Nè sembra che la guerra abbia aperto la strada alla soluzione del conflitto arabo-israeliano. Alcuni segni di moderazione, come la rinuncia di Gheddaffi alle armi di distruzione di massa o l’accettazione delle ispezioni sul nucleare da parte dell’Iran, non sono necessariamente legati all’effetto Iraq.

Dopo l’11 settembre nessun paese occidentale è stato vittima di un attentato terroristico grave, mentre nel resto del mondo, se si escludono l’Iraq ed Israele, gli ultimi pesanti attentati sono quelli di Casablanca e di Bombay alla metà dell’anno scorso. Forse il terrorismo come minaccia globale era già in fase di riflusso prima e indipendentemente dalla guerra contro Saddam. Ma in Iraq il terrorismo non solo non demorde, ma diventa sempre più minaccioso. Ormai sono più i soldati americani morti nel «dopoguerra» che nella «guerra», ammesso che questi termini abbiano ancora un significato per una guerra non combattuta e per una pace non accettata.

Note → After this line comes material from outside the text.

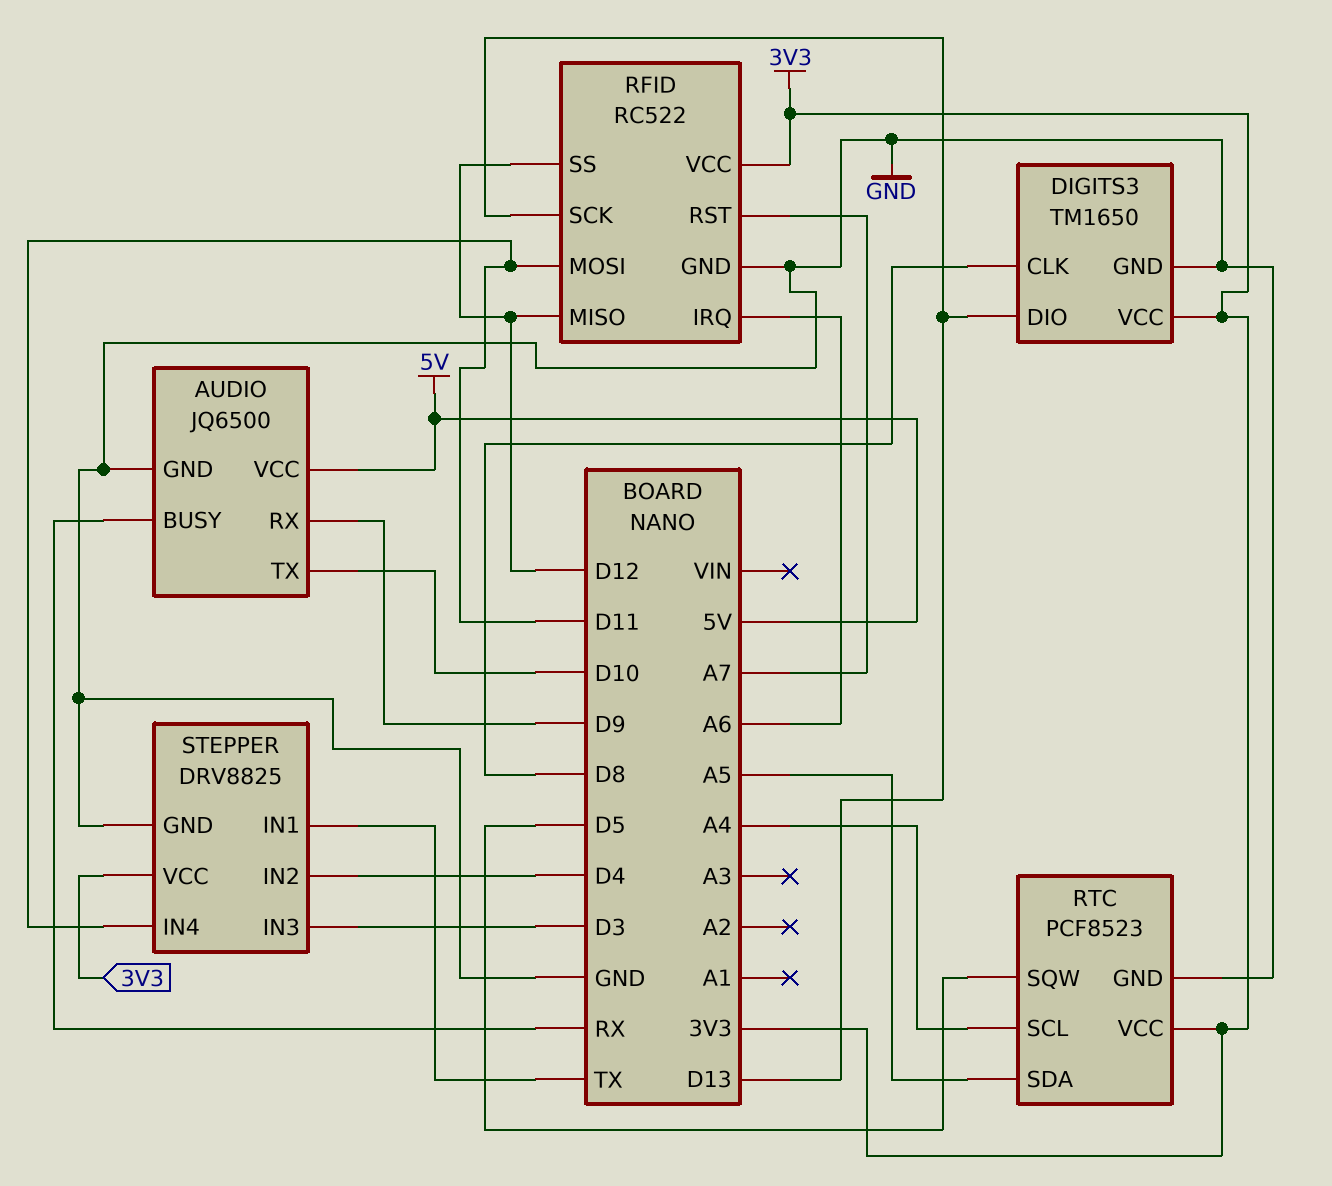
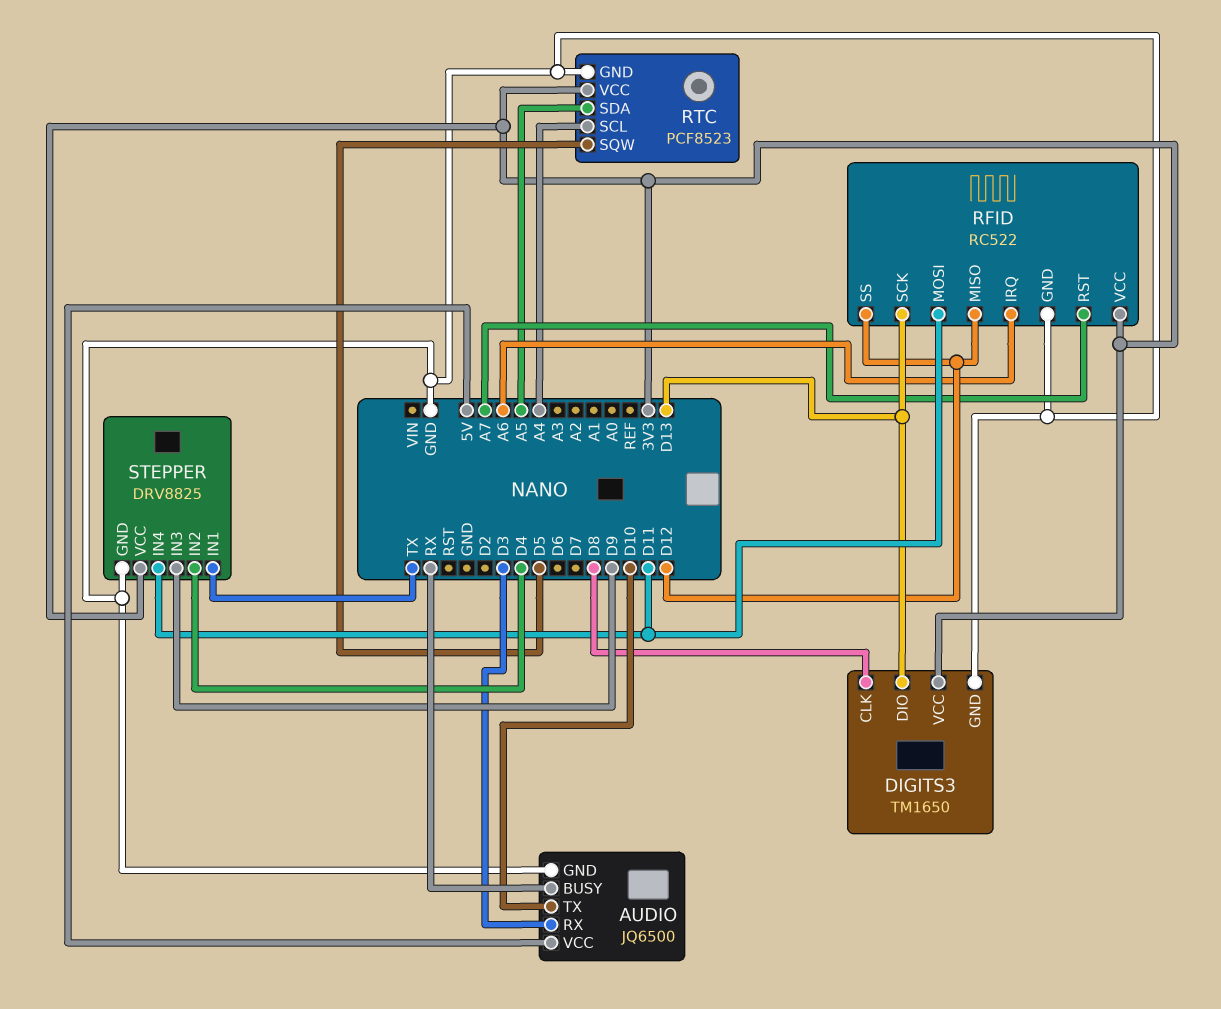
AUDIO pin RX: D9 -> D3
STEPPER pin IN3: D3 -> D9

I kamikaze, le autobombe, i missili mirano ora non solo ad americani e inglesi, non solo ai duecentomila uomini della polizia e dell’esercito iracheno arruolati in fretta e furia, ma alla popolazione civile sciita in quanto tale (cioè a due iracheni su tre) come dimostrano gli ultimi massacri sui pellegrini di Bagdad e di Kerbala. Se il nemico è il 65 per cento della popolazione, se i terroristi sono per metà nostalgici di un dittatore e per metà intrusi stranieri di Al Qaeda è impossibile parlare a questo punto di una qualsiasi resistenza in nome della libertà e della autodeterminazione dei popoli.

Al punto in cui siamo anche lasciare l’Iraq, lasciarlo in pace non vuol dire dargli pace. Anche se è ovvio che a riportare l’Iraq alla sicurezza e all’autogoverno dovrebbe essere l’Onu, oggi di fatto siamo nel mezzo fra il male dell’occupazione e il peggio della disintegrazione del paese.